(Что сделать):
Кратко перескажите абзац текста о «Семирамиде» Хомякова, начинающийся словами «Заняться „Семирамидой“ Хомякова», сохранив его основные факты.

(Текст документа):

· · · · ·

Выбрать главу

К сожалению, отсутствуют данные о том, относил ли Константин Аксаков к разряду «философической истории» чаадаевское «Философическое письмо», наиболее прославленное во всей русской историко-философской литературе. Отвечая всем критериям «философической истории», работа Чаадаева по аксаковской, по славянофильской мерке не обладала одним: она не содержала философической истины.

Подлинная «философическая история», пожалуй, единственная в России, создавалась Хомяковым. Сбитом знали все, бывавшие в его доме, все друзья и враги. Вся Москва. Что именно писал Алексей Степанович, оставалось, однако, тайной. Однажды Гоголь, застав Хомякова за письменным столом и заглянув в тетрадку, прочел имя Семирамиды — знаменитой вавилонской царицы. «Алексей Степанович Семирамиду пишет!» — пошутил он. Название понравилось, его принял сам автор, говоривший: «Я нынче все лето проработал в деревне над своей Семирамидой».

Заняться «Семирамидой» Хомякова принудил его племянник Дмитрий Валуев, трудолюбивейший из славянофилов. Устав от бесконечных разговоров дядюшки, он сшил тому тетрадь, припас перья и запер в кабинете на ключ, который унес с собой. Хомяков протестовал: «Чтобы написать и даже начать писать такое сочинение, какое бы я желал, у меня еще не подготовлено материалов: некоторые части и отдельные вопросы готовы, но еще много других остается впереди». Валуев был тверд: «Кто же думает заставлять его писать полное, систематическое сочинение об истории? Пусть записывает то, что рассказывает; пусть пишет вместо того, чтобы болтать».

Постепенно кабинетные занятия вошли у Хомякова в привычку, которая после преждевременной смерти одаренного племянника стала данью его памяти. Хомяков трудился над таинственным сочинением более двадцати лет, не надеялся его кончить и не печатал ни строчки. Работа была издана после его смерти в двух обширных томах под произвольным заглавием «Записки о всемирной истории». Чего только там нет! Без особой системы московский славянофил записывал свои и чужие мысли о ходе мировой истории, о древних и новых народах, их верованиях, занятиях, языке и культуре, об исторических эпохах, преимущественно о раннем средневековье. Главной заботой Хомякова было стремление поставить славянское племя на подобающее ему первое место в историческом процессе. Славянская стихия просто захлестывала «Семирамиду», философия истории сводилась к славянской разновидности гегелевской схемы движения мирового духа. К диалектике Гегеля восходило положение о борьбе противоположных начал «иранства» (начала свободы) и «кушитства» (начало необходимости) как источнике развития.

· · · · ·

(Исходные данные):

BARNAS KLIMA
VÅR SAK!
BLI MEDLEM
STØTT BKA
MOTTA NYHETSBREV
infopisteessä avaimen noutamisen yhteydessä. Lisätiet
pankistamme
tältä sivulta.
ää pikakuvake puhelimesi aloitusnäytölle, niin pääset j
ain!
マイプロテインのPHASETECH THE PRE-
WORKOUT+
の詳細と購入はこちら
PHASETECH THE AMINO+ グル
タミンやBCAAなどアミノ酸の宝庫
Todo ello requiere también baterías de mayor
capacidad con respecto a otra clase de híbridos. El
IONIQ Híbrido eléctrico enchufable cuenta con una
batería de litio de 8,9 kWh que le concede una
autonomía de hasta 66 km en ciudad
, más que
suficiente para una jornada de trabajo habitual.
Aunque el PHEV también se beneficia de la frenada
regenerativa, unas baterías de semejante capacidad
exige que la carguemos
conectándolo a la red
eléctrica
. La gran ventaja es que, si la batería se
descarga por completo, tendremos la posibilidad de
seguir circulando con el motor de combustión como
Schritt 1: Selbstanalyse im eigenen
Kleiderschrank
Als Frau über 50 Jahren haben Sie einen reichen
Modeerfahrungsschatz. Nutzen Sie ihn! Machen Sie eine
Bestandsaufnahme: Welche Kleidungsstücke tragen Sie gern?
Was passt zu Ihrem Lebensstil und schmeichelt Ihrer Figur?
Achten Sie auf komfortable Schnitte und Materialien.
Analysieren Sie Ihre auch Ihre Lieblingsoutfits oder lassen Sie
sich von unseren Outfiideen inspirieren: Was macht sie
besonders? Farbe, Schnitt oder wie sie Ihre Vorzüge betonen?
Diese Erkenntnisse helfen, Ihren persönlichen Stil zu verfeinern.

· · · · ·

(Письменный ответ):
За «Семирамиду» Хомякова заставил взяться его племянник Дмитрий Валуев, самый трудолюбивый из славянофилов. Устав от бесконечных разговоров дяди, он сшил ему тетрадь, приготовил перья, запер его в кабинете и унес ключ. Хомяков возражал, что материалы для задуманного сочинения еще не подготовлены. Валуев стоял на своем: от дяди требуется не полное систематическое сочинение, а лишь запись того, что он рассказывает, то есть писать вместо того, чтобы болтать.